At the Federal Reserve, we follow closely the aggregate fluctuations in the U.S. economy, including the behavior of labor markets in general and the unemployment rate in particular. Our key policy instrument is the federal funds rate, which is used to influence all other interest rates, especially short-term rates, and thereby influence financial, labor, and goods markets to achieve our mandate of price stability and full employment.
Not surprisingly, some markets are more sensitive than others to both the cyclical behavior of the aggregate fluctuations and to monetary policy conducted by the Fed. Among those sensitive markets is the one for durable goods. The graph above illustrates this by showing total monthly sales of cars (thick blue line) from the late 1970s to today. Notice how volatile this series is, as spikes of high sales occur fairly often during the sample period. There’s also a clear pattern related to the unemployment rate (red line): Car sales plummet during periods of increasing unemployment, most notably during recessions (shaded bars).
But unemployment is far from the whole story. As the graph shows, car sales are also driven by two of the major costs of buying a car: the cost of gasoline (orange dashed line, right axis) and interest rates. The graph shows the bank prime loan rate (green line), which is used to set the interest rate charged for most car loans. Clearly, even when unemployment is low and declining, a rise in interest rates and the cost of gasoline is associated with a decline in car sales.
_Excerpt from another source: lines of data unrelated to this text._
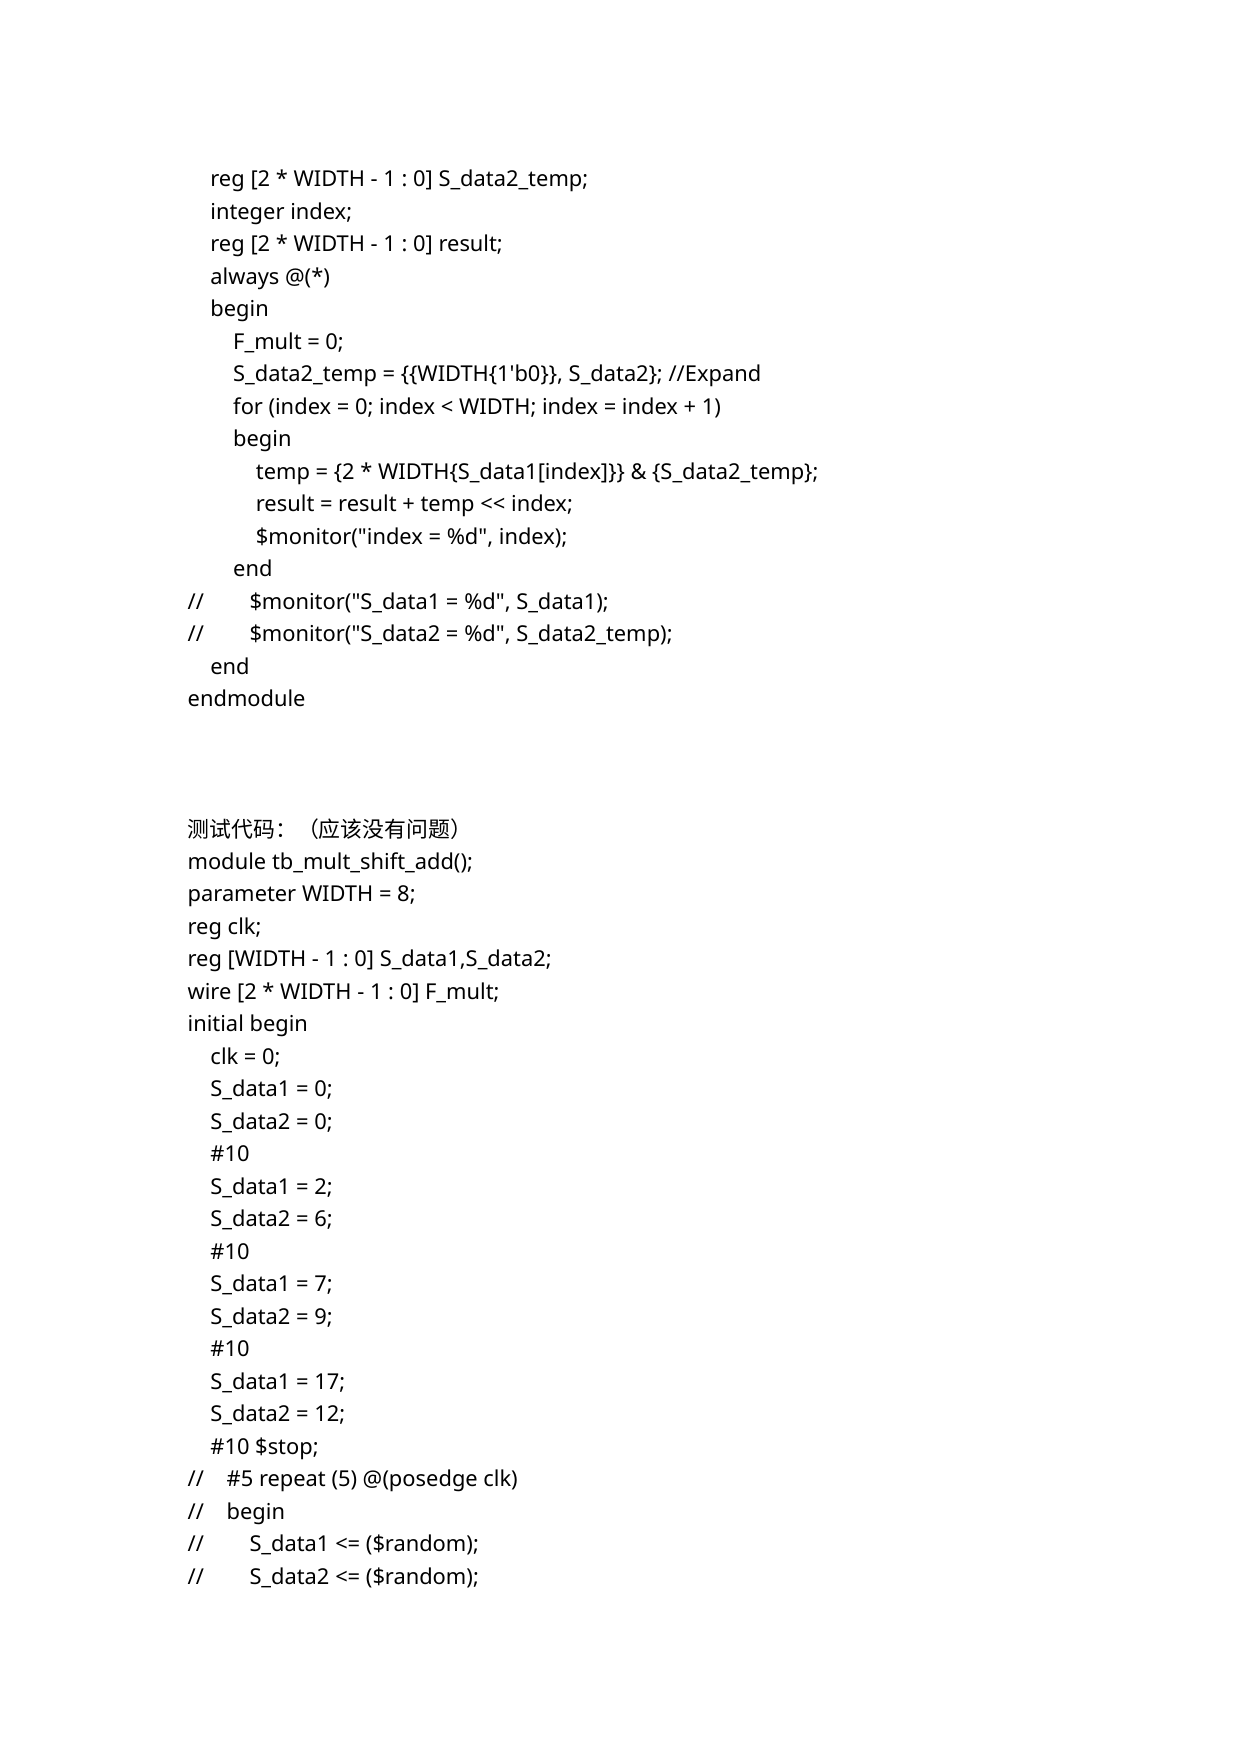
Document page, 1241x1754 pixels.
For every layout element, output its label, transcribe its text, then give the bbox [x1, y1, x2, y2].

text begin [187, 292, 1053, 324]
text // S_data2 <= ($random); [187, 1559, 1053, 1592]
text F_mult = 0; [187, 324, 1053, 357]
text integer index; [187, 194, 1053, 227]
text temp = {2 * WIDTH{S_data1[index]}} & {S_data2_temp}; [187, 454, 1053, 487]
text // begin [187, 1494, 1053, 1527]
text module tb_mult_shift_add(); [187, 844, 1053, 877]
text always @(*) [187, 259, 1053, 292]
text initial begin [187, 1007, 1053, 1039]
text begin [187, 422, 1053, 454]
text for (index = 0; index < WIDTH; index = index + 1) [187, 389, 1053, 422]
text endmodule [187, 682, 1053, 714]
text reg [WIDTH - 1 : 0] S_data1,S_data2; [187, 942, 1053, 974]
text S_data1 = 7; [187, 1267, 1053, 1299]
text end [187, 649, 1053, 682]
text S_data2 = 0; [187, 1104, 1053, 1137]
text reg [2 * WIDTH - 1 : 0] result; [187, 227, 1053, 259]
text clk = 0; [187, 1039, 1053, 1072]
text // $monitor("S_data1 = %d", S_data1); [187, 584, 1053, 617]
text // #5 repeat (5) @(posedge clk) [187, 1462, 1053, 1494]
text S_data1 = 0; [187, 1072, 1053, 1104]
text #10 [187, 1332, 1053, 1364]
text #10 [187, 1234, 1053, 1267]
text S_data1 = 17; [187, 1364, 1053, 1397]
text parameter WIDTH = 8; [187, 877, 1053, 909]
text 测试代码：（应该没有问题） [187, 812, 1053, 844]
text S_data2 = 6; [187, 1202, 1053, 1234]
text S_data2 = 9; [187, 1299, 1053, 1332]
text end [187, 552, 1053, 584]
text result = result + temp << index; [187, 487, 1053, 519]
text #10 [187, 1137, 1053, 1169]
text S_data1 = 2; [187, 1169, 1053, 1202]
text reg clk; [187, 909, 1053, 942]
text // $monitor("S_data2 = %d", S_data2_temp); [187, 617, 1053, 649]
text reg [2 * WIDTH - 1 : 0] S_data2_temp; [187, 162, 1053, 194]
text S_data2 = 12; [187, 1397, 1053, 1429]
text // S_data1 <= ($random); [187, 1527, 1053, 1559]
text #10 $stop; [187, 1429, 1053, 1462]
text wire [2 * WIDTH - 1 : 0] F_mult; [187, 974, 1053, 1007]
text $monitor("index = %d", index); [187, 519, 1053, 552]
text S_data2_temp = {{WIDTH{1'b0}}, S_data2}; //Expand [187, 357, 1053, 389]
How this graph was created: First search for “total vehicle sales” and select the seasonally adjusted series. To highlight this series relative to the rest, select a solid line style with width 4. Next, use the “Add Data Series” option to search for and select “U.S. civilian unemployment rate”; again, select the seasonally adjusted series to keep the graph smoother. Next, add the series “bank prime loan rate” and “consumer price index for all urban consumers: gasoline.” To compare the time behavior of these series within the graph, place the y-axis for the last series on the right side. Finally, adjust the line colors and patterns to taste.